When my daughter was first diagnosed with systemic juvenile arthritis, my husband and I spent a great deal of time trying to figure out where it came from. We weren’t the only ones either. Both sets of Caitlin’s grandparents, her aunts, her great-grandmother, cousins and even our friends were all in on the sleuthing as well. And I’m not speaking about finding the “cause”…. Because that’s another novella and we spent a good chunk of time on that too. For some families, tracing the disease is, unfortunately, as clear as the branches on their family tree.

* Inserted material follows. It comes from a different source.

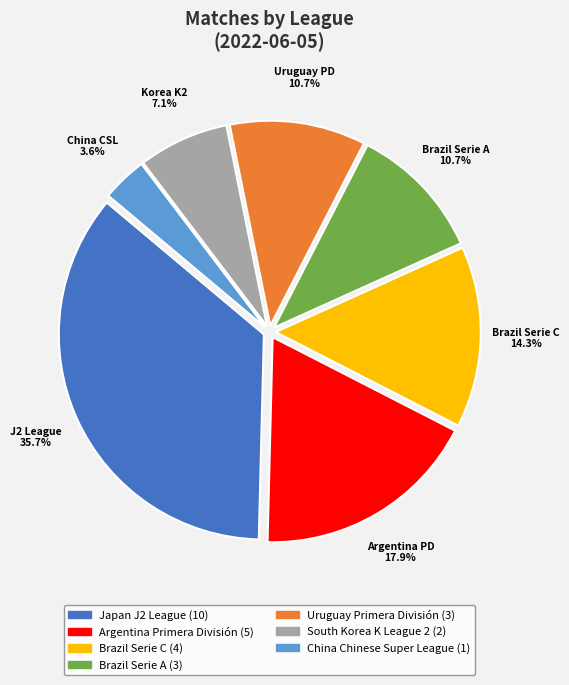

True or false: Argentina Primera División accounts for 8% of the total.

False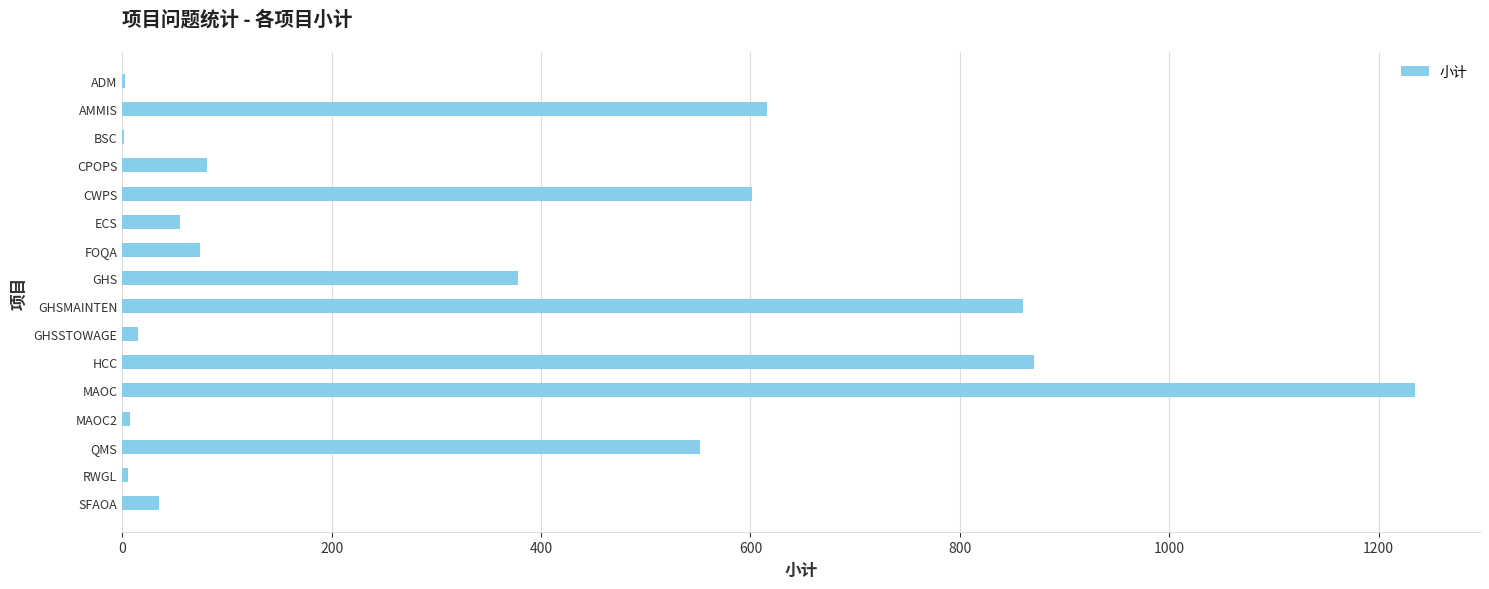

What is the greatest value displayed?

1235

For us, that wasn’t the case. We knew that scientists believed there was probably some family history and a “genetic predisposition” for such a disease, and then some “trigger” flipped the disease switch to “on”. So it became somehow critical to find the connection. Who in our families had experience with RA or auto-immune disease?
We quizzed family here and abroad, calling on relatives we had not seen in years. What was it that Kelly had as a child? Did they ever name it? But she got over it so fast… I think that was rheumatic fever or something….How about that aunt? Did she have lupus? I know my grandfather had psoriasis, and I did too as a kid….. Does that count?
It seemed so important to us to make a connection, that I went so far as to contact my biological father – a man whose name I wore until marriage, but had never met, spoken to, or heard from in any fashion at all. He knew I existed, but kids didn’t fit into his plans as a 23 year old – so he moved across the country away from my pregnant mother, got a PHD, a wife and soon two more kids. At 31 years old with a 3 year old daughter myself, I had pretty much stopped being curious about that man, or wanting anything from him. But my quest for answers led me to contact him to ask for one thing only, and surprisingly, he responded with a thorough, type-written medical history of that side of my biology. The good news is that apparently, all the women in that family live to ripe old ages! But it was a dead end in terms of our tracing the RA…. virtually no auto-immune disease in the history. No cancer either – so that’s a plus. (It was a side story – but I’ve never been in contact with him again – some things, you don’t need to meet a person to figure out).
After we traced the branches of the family tree out to the smallest twigs, we were stumped. We could not find anybody with RA or one of the more common forms of auto-immune diseases that fall under the arthritis umbrella. (There was lots of OA for sure – but sadly, it would seem many people have that in their family). Eventually, the investigation slipped farther and farther down our priority list, as we became more concerned with researching medications, therapies and clinical trials. And then one day, when somebody asked that question again “Who had it in your family?”… It sort of didn’t matter anymore. Even if we could have found the lid for Pandora’s box, it’s not like we could have shoved JIA back in! I think we had been hoping for a story already written that had a very happy ending – but we didn’t find it and moved on to hopefully write our own. Looking back to trace the path to the point of onset did us no good towards forging the best path into the future.
With that being said, even though we have stopped that personal quest, I am very glad for the research being done on genetics in RA. There was a very interesting article in Arthritis Today last month about a family’s experience with HLA (human leukocyte antigen) testing. A mother and two daughters all were positive for the marker, which indicates five times the probability of developing RA. But as one of the daughters without any disease onset learned, there are still so many questions unanswered – other triggers that are just being uncovered – even being positive for that marker does not mean RA is definitely coming into her life. Having a mother with RA does not necessarily mean you will too. Having one child with RA does not mean they all will – though that’s possible too.
I think there is great promise in this area of genetic research for the future. Just as the BRCA gene is offering promise in breast cancer pre-determination, someday there may be similar tests for RA. Someday, we’ll be able to redirect those genes to cause no harm, or avoid those triggers that send the avalanche of RA in. In answer to the question about whether a family member’s disease means you will inherit the same, Dr. Klippel, President and CEO of the AF said this: “Genetics are an important piece to the puzzle of what causes RA, but as best we understand the disease there are other – yet unidentified – things involved… Identifying and learning about these genes is an area of great research interest by the Arthritis Foundation and others, and progress is being made daily. It is quite likely that more than one gene is associated with the disease and, in fact, combinations of genes likely have to fall in place before RA actually develops. This would help explain why not everyone in a family known to have someone with RA gets the disease. Moreover, it is believed that there are likely different genes which might determine whether someone is prone to get the disease, when it might begin, how severe it will be, and how it will respond to treatment. If we stay focused on research in this area, we’ll someday know about the genes and will be able to use this information in physician offices to prevent, better treat, and hopefully cure the disease.”
Prevent, better treat and cure. Amen to that!